Search code examples
pythonannotationsfacetaltair

Annotate altair facet plots with metrics


I have the following code snippet to generate data and plot the scatters for two facet dimensions (['train','test'], ['type_a','type_b']) as columns and rows.

import altair as alt
import numpy as np
import pandas as pd
from scipy.stats import pearsonr

np.random.seed(0)
df = pd.DataFrame(data=np.random.randn(1000, 1), columns=['A'])
df['B'] = df['A'] + np.random.rand(1000)
df['subset'] = 'test'
df.loc[:500, 'subset'] = 'train'
df['type'] = 'type_a'
df.loc[300:700, 'type'] = 'type_b'

r = df.groupby(['subset', 'type']).apply(lambda x: pearsonr(x['A'], x['B'])[0])
r.name = 'correlation'
r = pd.DataFrame(r)
print(r)

alt.Chart(df).mark_point().encode(x='A', y='B', column='subset', row='type')
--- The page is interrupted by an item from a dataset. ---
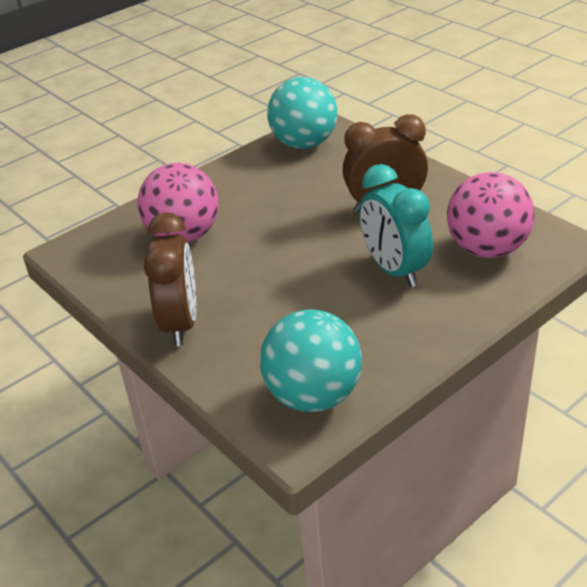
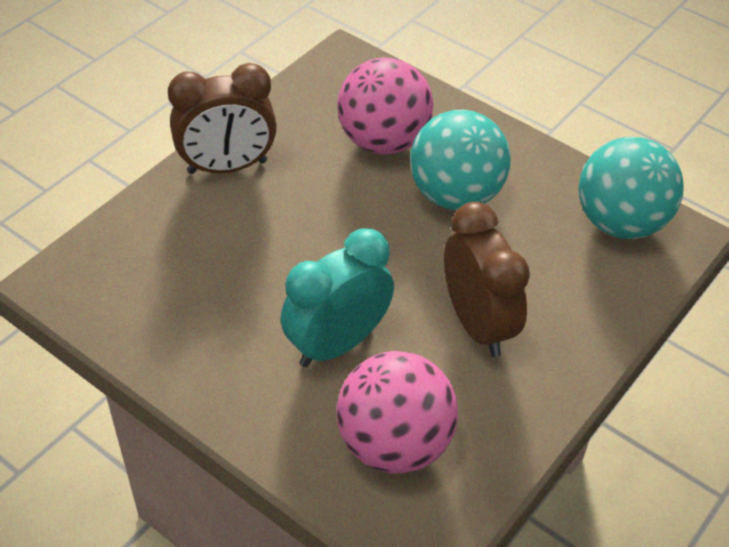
camera: 75 degrees right, 10 degrees up
(313, 396) = (114, 288): turquoise ball -> turquoise ball (456, 195)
enter image description here Now I want to annotate each facet subplot with the pearson's correlation as calculated using the groupby in pandas. enter image description here

Is there any way to put this in the upper corner of each panel or even to the title (except for illustrator)?

Thanks! Max


Solution

  • You can see how you can include a text annotation here Altair: Extract and display regression coefficients. In your case the issue will be that you have two different dataframes and I believe that it is not possible to have two different frames layered in a facet (someone correct me if this is wrong). You could work around this by merging into one frame first:

    import altair as alt
    import numpy as np
    import pandas as pd
    from scipy.stats import pearsonr
    
    
    np.random.seed(0)
    df = pd.DataFrame(data=np.random.randn(1000, 1), columns=['A'])
    df['B'] = df['A'] + np.random.rand(1000)
    df['subset'] = 'test'
    df.loc[:500, 'subset'] = 'train'
    df['type'] = 'type_a'
    df.loc[300:700, 'type'] = 'type_b'
    
    r = df.groupby(['subset', 'type']).apply(lambda x: pearsonr(x['A'], x['B'])[0])
    r.name = 'correlation'
    r = pd.DataFrame(r)
    
    points = alt.Chart(df.merge(r.reset_index())).mark_point().encode(x='A', y='B')
    text = points.mark_text(align='left').encode(
        x=alt.value(20),  # pixels from left
        y=alt.value(20),  # pixels from top
        text='mean(correlation):N'  # taking the mean to reduce to a single value
    )
    
    (text + points).facet(column='subset', row='type')
    

    enter image description here

    You could probably create a more complex string using transform_calculate with the vega expression strings https://vega.github.io/vega/docs/expressions/.